Cerebras Systems (CBRS +68.15%) just pulled off the biggest U.S. tech initial public offering (IPO) since Snowflake made its debut in 2020. The artificial intelligence (AI) chipmaker priced its shares at $185 on Wednesday evening, above its already-raised range of $150 to $160. The deal raised $5.55 billion and valued the company at about $56.4 billion on a fully diluted basis. Shares opened at $350 on the Nasdaq Thursday morning — nearly double the IPO price. And sure enough, shares soared, reaching highs of $385 before closing at about $311 on its first day of trading.

By any measure, it was a blockbuster debut.

So what happens next? It’s tempting to extrapolate from an IPO like this. But history offers some sobering lessons for investors hoping to ride that early enthusiasm higher.

A chart showing a stock price rising.

Image source: Getty Images.

Why investors couldn’t get enough

Cerebras designs wafer-scale AI processors — chips roughly the size of a dinner plate, with around four trillion transistors etched onto a single piece of silicon. The company pitches these as a faster way to run AI inference (the work that happens after a model has been trained, when it actually responds to a prompt) than clusters of traditional graphics processing units (GPUs).

And the company’s revenue momentum backs up this optimistic growth story. In 2025, Cerebras’ revenue rose about 76% to $510 million — up from $290 million in 2024 and just $25 million in 2022.

The company also swung from a net loss of $482 million in 2024 to net income of $238 million in 2025, though much of that profit reflects a one-time accounting gain tied to a forward-contract liability. Providing a better view into the profitability of its regular operations to date, the business is still running at an operating loss.

A big catalyst was a deal with OpenAI announced in January. The multi-year agreement covers 750 megawatts of inference capacity, expandable to two gigawatts by 2030, and is described in the company’s prospectus as a master relationship worth more than $20 billion at full expansion. Adding to that, Amazon‘s Amazon Web Services (AWS) signed a binding term sheet in March to deploy Cerebras systems inside its own data centers.

That backdrop helped some investors set aside the obvious concerns. Cerebras’ revenue is heavily concentrated. About 86% of its 2025 revenue came from just two UAE-linked customers. And as of market close on Thursday, the stock already trades at more than 130 times sales, well above the multiples on much larger and more profitable chip companies like Nvidia.
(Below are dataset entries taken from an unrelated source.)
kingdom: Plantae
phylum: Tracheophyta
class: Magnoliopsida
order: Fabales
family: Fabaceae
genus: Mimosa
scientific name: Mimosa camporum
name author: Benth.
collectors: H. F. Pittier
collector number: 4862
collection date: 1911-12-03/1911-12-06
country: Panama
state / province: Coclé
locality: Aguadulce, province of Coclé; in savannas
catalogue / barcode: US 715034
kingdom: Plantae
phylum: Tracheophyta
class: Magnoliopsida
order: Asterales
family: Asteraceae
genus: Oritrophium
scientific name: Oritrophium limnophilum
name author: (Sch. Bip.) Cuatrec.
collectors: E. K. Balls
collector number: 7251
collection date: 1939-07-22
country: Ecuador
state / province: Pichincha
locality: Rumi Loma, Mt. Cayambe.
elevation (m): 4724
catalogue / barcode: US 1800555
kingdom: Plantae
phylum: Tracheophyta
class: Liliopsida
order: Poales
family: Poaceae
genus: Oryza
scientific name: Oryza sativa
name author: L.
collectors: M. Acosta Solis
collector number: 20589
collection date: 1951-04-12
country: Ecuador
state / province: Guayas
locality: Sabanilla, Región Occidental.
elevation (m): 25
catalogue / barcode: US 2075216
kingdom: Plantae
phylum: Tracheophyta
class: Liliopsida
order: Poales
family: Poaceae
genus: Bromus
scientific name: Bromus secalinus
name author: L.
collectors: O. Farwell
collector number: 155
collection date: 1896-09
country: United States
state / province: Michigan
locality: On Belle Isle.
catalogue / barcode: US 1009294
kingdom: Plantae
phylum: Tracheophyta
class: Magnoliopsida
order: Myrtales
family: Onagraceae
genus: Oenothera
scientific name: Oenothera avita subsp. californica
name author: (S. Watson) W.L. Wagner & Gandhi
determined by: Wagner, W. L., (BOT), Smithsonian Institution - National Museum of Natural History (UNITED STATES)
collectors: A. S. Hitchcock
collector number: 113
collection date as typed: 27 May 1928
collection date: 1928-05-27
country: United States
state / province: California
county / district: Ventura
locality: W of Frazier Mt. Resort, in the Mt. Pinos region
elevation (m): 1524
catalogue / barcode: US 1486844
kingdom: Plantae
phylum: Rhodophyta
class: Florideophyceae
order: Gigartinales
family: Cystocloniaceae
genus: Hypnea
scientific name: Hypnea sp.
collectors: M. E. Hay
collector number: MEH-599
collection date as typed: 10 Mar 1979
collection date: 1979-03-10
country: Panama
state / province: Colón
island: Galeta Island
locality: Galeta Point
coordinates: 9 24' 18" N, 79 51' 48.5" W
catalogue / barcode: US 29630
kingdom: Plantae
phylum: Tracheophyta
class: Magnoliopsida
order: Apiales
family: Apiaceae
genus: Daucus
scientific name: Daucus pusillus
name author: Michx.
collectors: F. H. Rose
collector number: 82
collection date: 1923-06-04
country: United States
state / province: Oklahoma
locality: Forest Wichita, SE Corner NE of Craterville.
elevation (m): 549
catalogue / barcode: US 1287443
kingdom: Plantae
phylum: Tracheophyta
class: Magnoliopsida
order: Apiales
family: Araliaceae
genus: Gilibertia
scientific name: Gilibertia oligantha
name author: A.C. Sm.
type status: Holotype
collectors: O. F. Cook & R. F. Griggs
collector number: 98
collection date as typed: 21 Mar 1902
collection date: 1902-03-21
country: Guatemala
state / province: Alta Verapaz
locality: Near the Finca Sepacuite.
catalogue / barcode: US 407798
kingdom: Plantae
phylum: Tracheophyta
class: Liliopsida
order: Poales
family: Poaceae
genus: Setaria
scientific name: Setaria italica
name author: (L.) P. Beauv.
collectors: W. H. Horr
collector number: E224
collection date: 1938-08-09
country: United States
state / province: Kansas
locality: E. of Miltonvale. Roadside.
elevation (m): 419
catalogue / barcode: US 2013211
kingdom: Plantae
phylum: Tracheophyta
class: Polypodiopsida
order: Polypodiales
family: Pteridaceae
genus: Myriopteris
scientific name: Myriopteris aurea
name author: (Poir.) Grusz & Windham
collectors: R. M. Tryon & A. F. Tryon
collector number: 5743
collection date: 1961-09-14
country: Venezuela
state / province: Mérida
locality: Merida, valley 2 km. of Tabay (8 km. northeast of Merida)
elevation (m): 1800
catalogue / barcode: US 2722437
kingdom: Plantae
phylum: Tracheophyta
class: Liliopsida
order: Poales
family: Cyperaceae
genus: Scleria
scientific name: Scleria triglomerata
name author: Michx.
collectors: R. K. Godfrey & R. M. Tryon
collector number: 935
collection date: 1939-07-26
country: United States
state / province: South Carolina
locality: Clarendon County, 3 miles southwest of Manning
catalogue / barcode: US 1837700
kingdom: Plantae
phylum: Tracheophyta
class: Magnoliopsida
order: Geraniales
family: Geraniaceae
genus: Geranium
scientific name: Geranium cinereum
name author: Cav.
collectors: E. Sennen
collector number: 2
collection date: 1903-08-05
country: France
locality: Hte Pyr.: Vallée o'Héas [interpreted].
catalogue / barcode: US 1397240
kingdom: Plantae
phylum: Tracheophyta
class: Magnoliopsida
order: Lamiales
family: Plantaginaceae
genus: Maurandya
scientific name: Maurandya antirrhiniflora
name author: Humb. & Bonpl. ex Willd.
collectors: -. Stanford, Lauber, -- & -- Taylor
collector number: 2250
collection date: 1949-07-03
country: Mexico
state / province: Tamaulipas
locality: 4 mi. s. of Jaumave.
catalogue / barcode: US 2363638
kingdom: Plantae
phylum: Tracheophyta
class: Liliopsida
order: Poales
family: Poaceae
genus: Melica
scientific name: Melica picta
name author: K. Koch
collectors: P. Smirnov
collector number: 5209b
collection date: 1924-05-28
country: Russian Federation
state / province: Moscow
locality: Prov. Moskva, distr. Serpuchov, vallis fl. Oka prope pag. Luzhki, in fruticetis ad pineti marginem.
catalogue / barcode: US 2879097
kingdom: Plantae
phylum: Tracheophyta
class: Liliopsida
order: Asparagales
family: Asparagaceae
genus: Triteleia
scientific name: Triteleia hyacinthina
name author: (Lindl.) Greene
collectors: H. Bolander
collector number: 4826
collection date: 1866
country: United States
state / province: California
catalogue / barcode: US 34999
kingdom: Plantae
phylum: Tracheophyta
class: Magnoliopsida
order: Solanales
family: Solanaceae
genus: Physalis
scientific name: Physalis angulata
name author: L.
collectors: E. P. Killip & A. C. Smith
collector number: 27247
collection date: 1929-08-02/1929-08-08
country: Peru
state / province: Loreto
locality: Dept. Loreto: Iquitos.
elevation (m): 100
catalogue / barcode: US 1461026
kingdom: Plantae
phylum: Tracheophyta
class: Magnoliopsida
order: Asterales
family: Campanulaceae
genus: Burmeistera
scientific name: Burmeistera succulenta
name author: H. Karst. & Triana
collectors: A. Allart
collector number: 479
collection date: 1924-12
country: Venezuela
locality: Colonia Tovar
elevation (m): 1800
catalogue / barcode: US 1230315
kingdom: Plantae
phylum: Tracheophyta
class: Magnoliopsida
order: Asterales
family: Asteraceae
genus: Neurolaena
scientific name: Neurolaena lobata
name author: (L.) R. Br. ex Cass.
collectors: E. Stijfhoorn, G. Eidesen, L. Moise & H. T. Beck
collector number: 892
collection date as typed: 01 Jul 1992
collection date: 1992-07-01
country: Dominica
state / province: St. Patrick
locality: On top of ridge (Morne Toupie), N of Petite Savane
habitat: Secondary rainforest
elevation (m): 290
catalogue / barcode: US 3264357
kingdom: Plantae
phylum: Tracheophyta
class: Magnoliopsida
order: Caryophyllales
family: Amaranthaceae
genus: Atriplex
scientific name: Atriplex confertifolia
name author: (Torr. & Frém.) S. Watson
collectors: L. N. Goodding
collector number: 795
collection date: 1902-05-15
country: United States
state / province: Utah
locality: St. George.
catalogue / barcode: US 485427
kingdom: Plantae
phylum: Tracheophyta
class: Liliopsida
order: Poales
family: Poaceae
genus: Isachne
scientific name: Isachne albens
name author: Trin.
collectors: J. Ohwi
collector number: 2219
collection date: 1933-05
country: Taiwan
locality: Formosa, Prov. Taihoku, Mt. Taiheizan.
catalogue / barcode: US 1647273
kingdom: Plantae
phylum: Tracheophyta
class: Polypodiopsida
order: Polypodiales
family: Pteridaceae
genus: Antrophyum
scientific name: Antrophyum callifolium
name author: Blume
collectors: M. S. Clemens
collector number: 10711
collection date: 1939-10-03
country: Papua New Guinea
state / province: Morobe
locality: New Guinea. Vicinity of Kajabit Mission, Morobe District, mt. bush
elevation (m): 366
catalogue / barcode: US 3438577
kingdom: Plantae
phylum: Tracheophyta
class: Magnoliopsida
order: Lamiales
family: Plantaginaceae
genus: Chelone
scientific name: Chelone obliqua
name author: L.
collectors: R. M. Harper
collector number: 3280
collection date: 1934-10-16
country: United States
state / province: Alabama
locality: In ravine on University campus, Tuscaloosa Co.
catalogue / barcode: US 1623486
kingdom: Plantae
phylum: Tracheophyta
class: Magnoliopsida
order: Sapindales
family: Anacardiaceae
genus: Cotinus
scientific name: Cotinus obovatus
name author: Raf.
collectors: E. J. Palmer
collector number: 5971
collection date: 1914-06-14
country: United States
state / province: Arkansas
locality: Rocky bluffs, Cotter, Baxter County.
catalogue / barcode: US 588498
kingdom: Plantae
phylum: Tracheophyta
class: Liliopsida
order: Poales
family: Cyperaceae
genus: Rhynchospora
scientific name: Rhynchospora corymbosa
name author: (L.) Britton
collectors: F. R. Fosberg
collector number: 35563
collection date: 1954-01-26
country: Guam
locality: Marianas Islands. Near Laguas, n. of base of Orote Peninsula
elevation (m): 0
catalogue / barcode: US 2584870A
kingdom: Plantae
Cerebras Systems Stock Quote

Today’s Change

(68.15%) $126.07

Current Price

$311.07

What history says happens next

History suggests that buying an IPO this big at the opening trade is a tough way to make money.

Research from Jay Ritter, a finance professor emeritus at the University of Florida who tracks long-run IPO returns, shows that newly public companies from 1980 through 2024 have underperformed similar-sized firms by an average of about 3.6% per year during their first five years on the market. For IPOs since 2010, the first-year shortfall has been even sharper — a roughly 9-percentage-point gap versus comparable non-IPO firms, on average.

Snowflake offers a useful comparison. The cloud data company priced its September 2020 IPO at $120, opened at $245, and closed its first trading day at $253.93. Investors who managed to get shares at the IPO price are still slightly in the green more than five years later. But anyone who bought at that first-day close is down significantly even today — despite the company’s revenue growing many times over in the intervening years. Arm Holdings‘ 2023 debut followed a similar early playbook, popping 25% on day one before trading sideways for months.

The catch for most individual investors, of course, is that they can’t get shares at the $185 IPO price. They have to buy in at the much higher first trade — somewhere around $360, in this case — or wait it out. Waiting has already paid off, as shares pulled back sharply by the end of the trading day.

Still, history doesn’t have to repeat itself. Cerebras’ OpenAI contract gives it real revenue visibility that few newly public companies have. If the company can land another large customer beyond AWS and grow its way into its lofty valuation, the trajectory could surprise to the upside. But the same factors create downside risk: customer concentration is severe, operating losses are widening, and the valuation is borderline euphoric.

What is my main point here? Tread carefully.